Hours-of-service reform, low-sulfur fuel mandate threaten economy
Many would suggest that recent economic recessions in the U.S. have been caused by external shocks to the system from people who weren't direct participants in our local economies. I think of them as faceless demons wreaking havoc on the economy. This time, however, I think the faceless demons may be us. The federal government has put forth two separate proposals that threaten not only to reduce economic growth but also to cause a recession: DOT's hours-of-service rules and EPA's mandate for low-sulfur fuel (5 ppm).
Let's look at hours of service first. The plan that has been put forth is nothing less than an edict to completely overhaul the operating characteristics of our industry. In its current form, the proposal is not in the bes t interests of truck drivers, the general public or the economy in general. But for now, let's focus on its effect on the economy.
In its efforts to distinguish among the different requirements for different transportation services, the Federal Motor Carrier Safety Administration (FMCSA) divided drivers into five categories. But this doesn't go nearly far enough in recognizing the myriad alternative services provided to shippers in today's environment.
In fact, to meet the requirements of the proposal, we'll need many more drivers than the 49,000 estimated by FMCSA. Not only will this make the driver shortage even worse, it will also increase highway congestion.

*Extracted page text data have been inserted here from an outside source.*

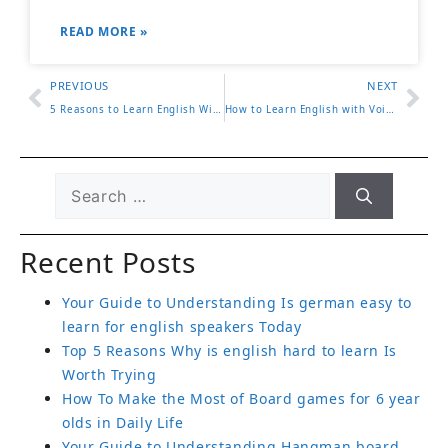
READ MORE »
PREVIOUS
NEXT
5 Reasons to Learn English With Jennifer and Improve Quickly
How to Learn English with Voices of America 2024 Updates
Recent Posts
Your Guide to Understanding Is german easy to
learn for english speakers Today
Top 5 Reasons Why is english hard to learn Is
Worth Trying
How To Make the Most of Board games for 6 year
olds in Daily Life
Your Guide to Understanding Hangman board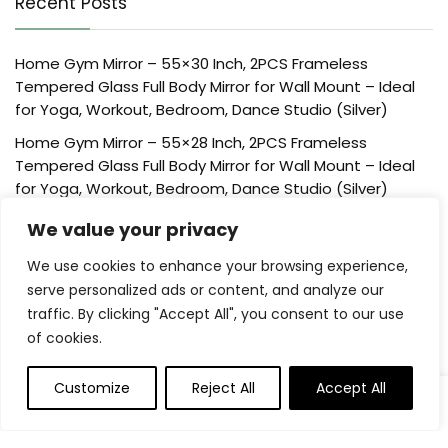
Recent Posts
Home Gym Mirror – 55×30 Inch, 2PCS Frameless
Tempered Glass Full Body Mirror for Wall Mount – Ideal
for Yoga, Workout, Bedroom, Dance Studio (Silver)
Home Gym Mirror – 55×28 Inch, 2PCS Frameless
Tempered Glass Full Body Mirror for Wall Mount – Ideal
for Yoga, Workout, Bedroom, Dance Studio (Silver)
Home Gym Mirror – 48×24 Inch, 2PCS Frameless
We value your privacy
Tempered Glass Full Body Mirror for Wall Mount – Ideal
We use cookies to enhance your browsing experience,
for Yoga, Workout, Bedroom, Dance Studio (Silver)
serve personalized ads or content, and analyze our
Creative Scents Schonwerk Brown Centerpiece Home
traffic. By clicking "Accept All", you consent to our use
Decor Crackled Mosaic Design, Table Decorations for
of cookies.
Dining/Living Room/Coffee Table Decor – Best Wedding
Creative Scents Schonwerk Brown Walnut Decorative
Customize
Reject All
Accept All
Orbs for Bowls and Vase Fillers (Set of 3) Resin Sphere
Balls for Living, Dining Room, Coffee Table Centerpiece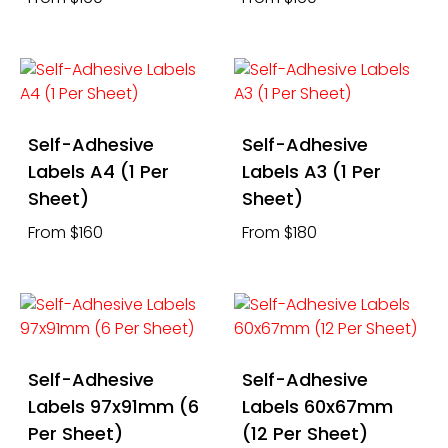
Self-Adhesive
Self-Adhesive
Labels A4 (1 Per
Labels A3 (1 Per
Sheet)
Sheet)
From $160
From $180
Self-Adhesive
Self-Adhesive
Labels 97x91mm (6
Labels 60x67mm
Per Sheet)
(12 Per Sheet)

But even more critical is that fact that penalties tied to non-compliance are so severe that carriers will avoid doing so. Freight will be delayed, and production or even final sales lost because there's not enough inventory. Manufacturers and distributors will have to increase their investment in idle inventory to avoid coming up short. And all at the expense of capital that would otherwise be used for investment, wages and R&D.

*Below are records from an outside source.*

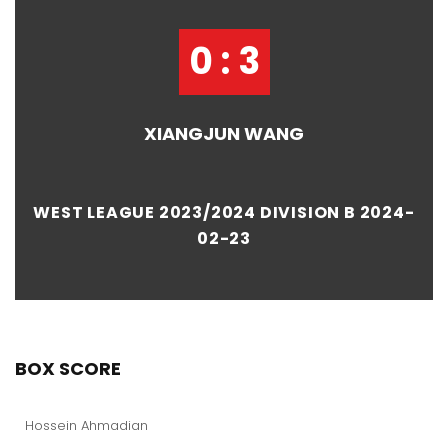
0 : 3
XIANGJUN WANG
WEST LEAGUE 2023/2024 DIVISION B 2024-
02-23
BOX SCORE
Hossein Ahmadian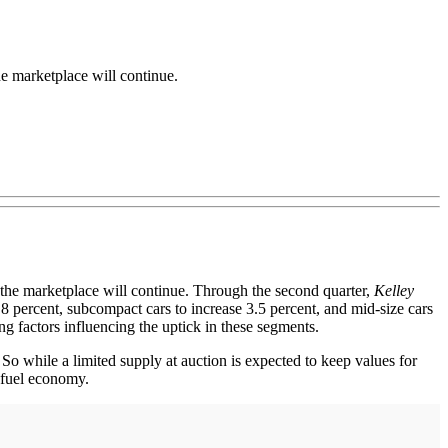
 marketplace will continue.
the marketplace will continue. Through the second quarter,
Kelley
.8 percent, subcompact cars to increase 3.5 percent, and mid-size cars
ng factors influencing the uptick in these segments.
 So while a limited supply at auction is expected to keep values for
l fuel economy.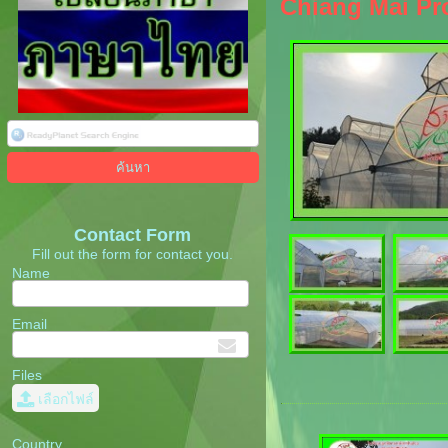
Chiang Mai Pro
Contact Form
Fill out the form for contact you.
Name
Email
Files
เลือกไฟล์
Country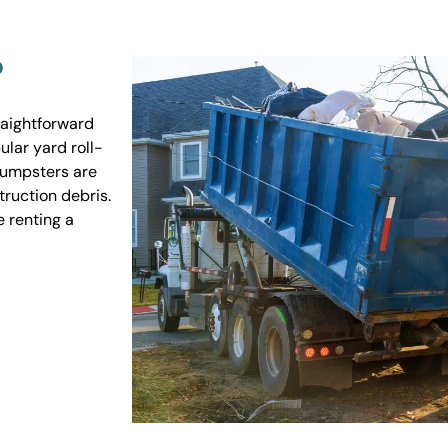
?
raightforward
ular yard roll-
 dumpsters are
truction debris.
e renting a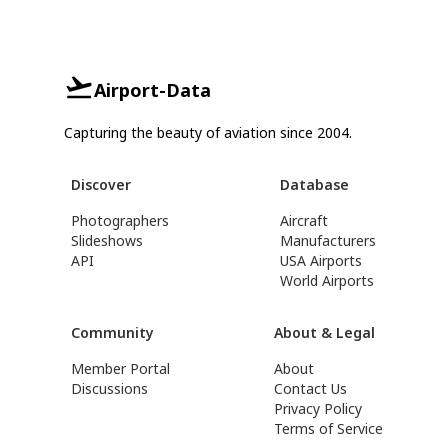
Airport-Data
Capturing the beauty of aviation since 2004.
Discover
Database
Photographers
Aircraft
Slideshows
Manufacturers
API
USA Airports
World Airports
Community
About & Legal
Member Portal
About
Discussions
Contact Us
Privacy Policy
Terms of Service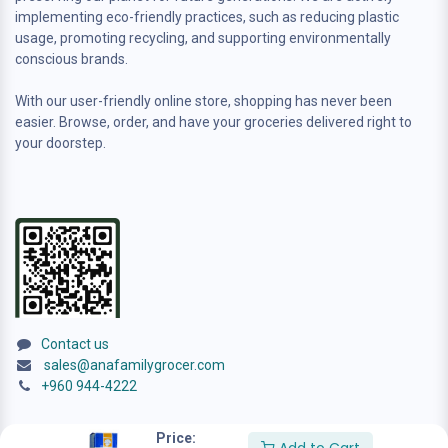
implementing eco-friendly practices, such as reducing plastic
usage, promoting recycling, and supporting environmentally
conscious brands.
With our user-friendly online store, shopping has never been
easier. Browse, order, and have your groceries delivered right to
your doorstep.
Contact us
sales@anafamilygrocer.com
+960 944-4222
Price: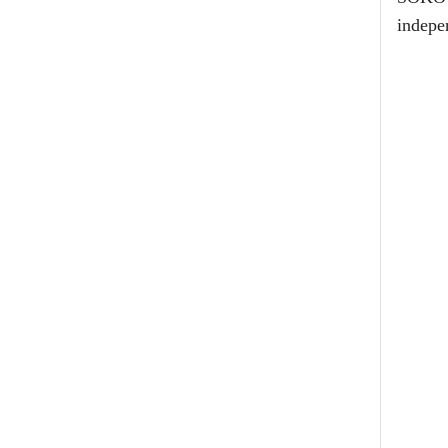
indepe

During normal economic cycles, it will take longer to wean excess inventories from the system, leading to a deeper economic decline than if inventories were leaner.
And we haven't even touched on the cost of additional equipment, drivers and maintenance. A sure recipe for inflation.
The second demon is EPA's most recent low-sulfur fuel mandate, which calls for a 95% reduction in the sulfur content of diesel fuel.This will likely mean significant disruptions in fuel availability, cost and inventories. Given the high cost of building refineries, we're stuck with present capacity, which means only marginal ability to adjust volumes and product mix.
Even now, some refineries are having trouble meeting the demand for specific fuels in EPA target zones. Consequently, fuel-quality requirements in those areas have been relaxed somewhat, at least temporarily.
But this might not be such a reasonable solution under the new rules. The exhaust and combustion equipment that would be in place for use with the lower-sulfur fuel (5 ppm) would be rendered useless with even a temporary introduction of fuel with a higher sulfur content. In fact, the fuel's entire distribution system would also be contaminated and would have to be totally purged of the higher sulfur fuel before it could be used again.
Another problem is that about one-third of the incoming crude oil has such a high sulfur content to begin with that refining it to a 5-ppm sulfur diesel would be far too expensive.
The wide-ranging financial impact of these regulations would make it hard to avoid a significant downturn in the economy.